The Cboe Volatility Index VIX, often referred to by its ticker symbol VIX, a measure of implied stock market volatility, jumped in the early hours Friday, while the U.S. dollar DXY reached a fresh nine-month high. The VIX was trading 12% lower by Friday afternoon, according to FactSet data, at last check.

Which companies are in focus?
  • Shares of Mudrick Capital Acquisition Corp. II MUDS were in focus Friday, after the special-purpose acquisition company, SPAC, said the merger agreement that would’ve have taken The Topps Company public has been terminated “by mutual agreement.” The stock was down about 2.5% Friday afternoon.
  • Shares of Deere & Co. DE fell 2.3% after the construction, agriculture and turf care equipment maker reported fiscal third-quarter profit that more than doubled and was well above expectations, and raised its full-year net income outlook.
  • Foot Locker Inc.

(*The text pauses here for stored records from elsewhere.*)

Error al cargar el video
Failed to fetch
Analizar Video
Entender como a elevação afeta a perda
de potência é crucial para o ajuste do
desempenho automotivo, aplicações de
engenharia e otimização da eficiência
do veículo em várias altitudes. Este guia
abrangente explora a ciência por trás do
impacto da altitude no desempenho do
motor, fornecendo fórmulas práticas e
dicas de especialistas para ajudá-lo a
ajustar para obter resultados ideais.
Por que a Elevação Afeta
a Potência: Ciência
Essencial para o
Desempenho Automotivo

FL shares jumped 8.5% after the athletic retailer reported second-quarter earnings that far exceeded expectations.
  • LumiraDx Ltd. and SPAC CA Healthcare Acquisition Corp. said Friday the value of their merger deal to take LumiraDx public has been cut by 40%, citing “various considerations,” including recent market environment for publicly traded diagnostic companies and declines in COVID-19 testing volumes.
How are other assets faring?
  • The yield on the 10-year Treasury note TMUBMUSD10Y was up around 1 basis points at 1.258%. Yields fall as bond prices rise.

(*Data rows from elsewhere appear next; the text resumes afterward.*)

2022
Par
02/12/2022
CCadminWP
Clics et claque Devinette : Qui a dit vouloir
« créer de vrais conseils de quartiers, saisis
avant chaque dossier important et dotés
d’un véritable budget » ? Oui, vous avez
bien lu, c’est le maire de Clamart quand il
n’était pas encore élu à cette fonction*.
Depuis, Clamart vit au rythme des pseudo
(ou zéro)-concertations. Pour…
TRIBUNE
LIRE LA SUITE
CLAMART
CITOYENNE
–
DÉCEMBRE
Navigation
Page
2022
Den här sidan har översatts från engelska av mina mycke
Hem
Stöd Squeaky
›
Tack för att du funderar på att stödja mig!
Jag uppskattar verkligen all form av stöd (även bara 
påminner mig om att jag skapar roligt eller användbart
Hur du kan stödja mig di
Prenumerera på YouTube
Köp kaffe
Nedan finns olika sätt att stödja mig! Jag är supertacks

  • The ICE U.S. Dollar Index DXY, a measure of the currency against a basket of six major rivals, was down 0.1% and traded around a nine-month high.
  • Oil futures were set for a seventh straight decline, with the U.S. benchmark CL00, down more 2% at $63.31 a barrel, headed for a 9% decline and its sharpest weekly slide in nine months. Gold futures GC00, were up 0.1% near $1,786 an ounce.
  • In Europe, the Stoxx Europe 600 SXXP closed 0.3% higher, but was still down 1.5% for the week. London’s FTSE 100 UKX rose 0.4% , but saw a weekly decline of 1.8%.
  • In Asia, Hong Kong’s Hang Seng HK:HSI suffered another rough session, falling 1.8%, as the index is now 19% below its February high on the continued regulatory crackdown in China. China on Friday passed a strict data privacy law that is due to take effect in November. Meanwhile, while the Shanghai Composite SHCOMP shed 1.1% and Japan’s Nikkei 225 NIK declined 1%.

—Steve Goldstein contributed to the report.